Şayet ilgili olduğumuz saha “ilim” veya “edebiyat” ise, üstelik bu ilgi bir “heves” olmanın ötesine geçmiş ve artık bir “ideal” veya “meslek” icâbı ilim ve edebiyatla ilgilenme vasfı kazanmışsa, diyebiliriz ki, mutlaka ve daima yazacaklar sınıfından olacağız artık biz. Bir diğer ifadeyle, şu veya bu tarzda yahud miktarda, ancak “bir ömür” yazacaklar sınıfından.
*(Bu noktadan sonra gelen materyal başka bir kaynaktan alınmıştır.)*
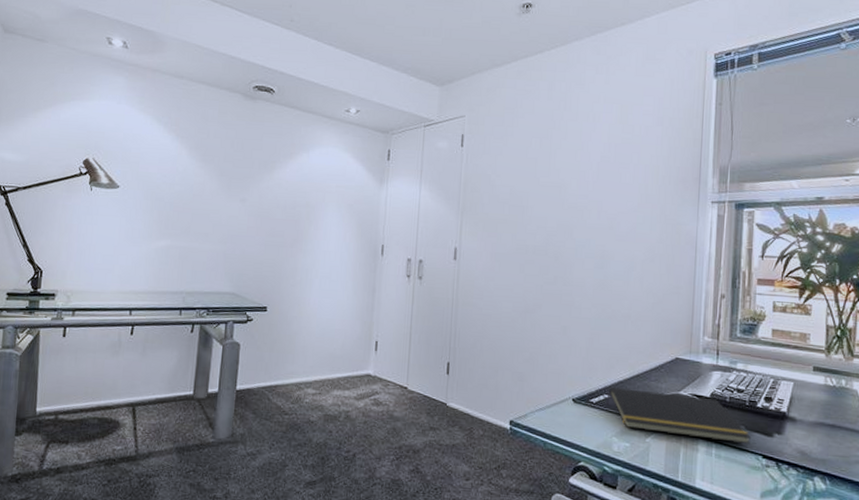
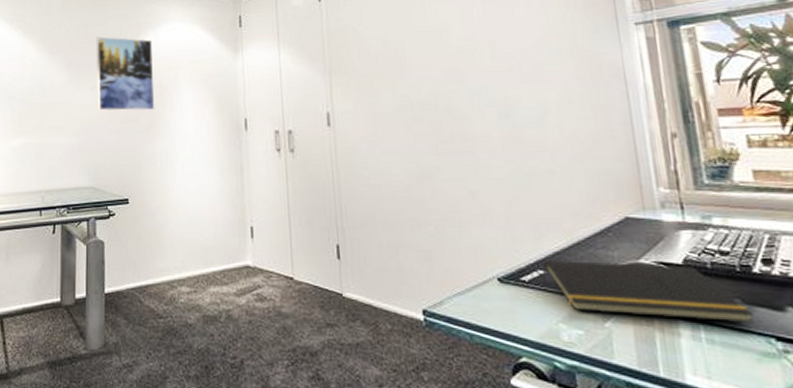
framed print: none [245,151,304,227] -> present [95,36,155,111]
Tabiî bir de, “müebbed yazarlığa mahkûm” ilim ve edebiyat sınıfından ayrı olarak, yalnızca “sınırlı bir dönem” yazacak veya yazabilecek olanlarımız sözkonusudur ki, asıl çoğunluğu da bunlar oluşturur. “Yazmasa da olur” denilebilecek, yâni daimî yazarlık borcundan azâde olması mümkün olabilecek bu çoğunluğa biraz daha yakından bakmaya çalışalım.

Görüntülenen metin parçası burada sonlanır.